> **Reading passage**
§ §

If working above U+FFFF is a problem n your program, then so is the basic stuff, too

by Michael S. Kaplan, published on 2007/10/23 10:01 -04:00, original URI: http://blogs.msdn.com/b/michkap/archive/2007/10/23/5617352.aspx


So yesterday, the question asked on a Win3 programming alias inside Microsoft was:

I am looking for some document on Windows support for Unicode characters above 0xFFFF. How well does Windows support these code points?

Since each character can no longer be represented by one wchar_t, does the programmer need to do something special?

Does WideCharToMultiByte with CP_UTF8 work with these code points?  (Are we going to see UTF-8 encoded character of more than 3 bytes?)

I really get nervous when questions like this get asked. :-)

Mainly because generally speaking, everything should work just fine -- any app that can support U+006f U+0308 (ö -- o with combining umlaut) properly can support U+d840 U+dc00 (𠀀, the first Extension B ideograph).

Of course there are applicatuions that are screwing up that simple Latin script cae, though such applications have bigger problems than supplementary characters!

§ §

> **Raw data**
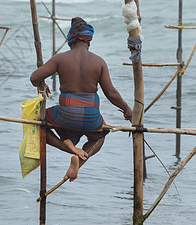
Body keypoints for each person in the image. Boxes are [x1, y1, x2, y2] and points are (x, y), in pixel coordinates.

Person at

§ §

> **Parts of the exercise**
[A] Answer these questions about the blog post on Unicode characters above U+FFFF, each in a few words:
(i) Which function does the quoted question ask about using with CP_UTF8?
(ii) Which code point pair does the post give for the first Extension B ideograph?
(iii) Which code points does the post give for o with combining umlaut?
[B] Rewrite the part of the blog post on Unicode characters above U+FFFF starting at "by Michael S." and ending at "than 3 bytes?)", swapping "programmer" for "developer".
[C] Write the next part of the blog post on Unicode characters above U+FFFF, continuing on from its last sentence.

> **Responses by task**
[A]
(i) WideCharToMultiByte
(ii) U+d840 U+dc00
(iii) U+006f U+0308

[B]
by Michael S. Kaplan, published on 2007/10/23 10:01 -04:00, original URI: http://blogs.msdn.com/b/michkap/archive/2007/10/23/5617352.aspx


So yesterday, the question asked on a Win3 programming alias inside Microsoft was:

I am looking for some document on Windows support for Unicode characters above 0xFFFF. How well does Windows support these code points?

Since each character can no longer be represented by one wchar_t, does the developer need to do something special?

Does WideCharToMultiByte with CP_UTF8 work with these code points?  (Are we going to see UTF-8 encoded character of more than 3 bytes?)

[C]
Most developers don't need to care, since the level they work at is buffer allocations and size parameters -- which deals with literal WCHAR caloues, not what the user thinks of as a character....

But one of the most important points about supplementary characters I did not mention in The basics of supplementary is that since the high surrogates and low surrogates are each in their own unique ranges that do not overlap with themselves or any other character, they are much easier to work with than all of the olf lead byte/trail byte stuff in MBCS where some trail bytes were also lead bytes, etc. It makes all of these things much easier to handle....

Dave then added another bit to the question:

What if the application does simple parsing for ‘ANSI’ type characters?  Examples: ‘/’, ‘.’, etc.  Ones commonly used in paths or command lines.  Unaware WCHAR parsing could accidentally pick up those characters in the 2nd half of a 4 byte character.  Is there an easy way to avoid this problem?

It seems that this could be a problem if UTF-8 characters can be in a filename. Or anything that can be interpreted as a path.

This would be avoided if UTF-8 is designed to exclude the “zero-extended ANSI characters” (for lack of a shorter name) from the 2nd half of a 4 byte character.

If this were true it would be more of a worry, but then it is hard to know why UTF-8 has to be included if you are on Windows where all the file paths are in UTF-16, not UTF-8...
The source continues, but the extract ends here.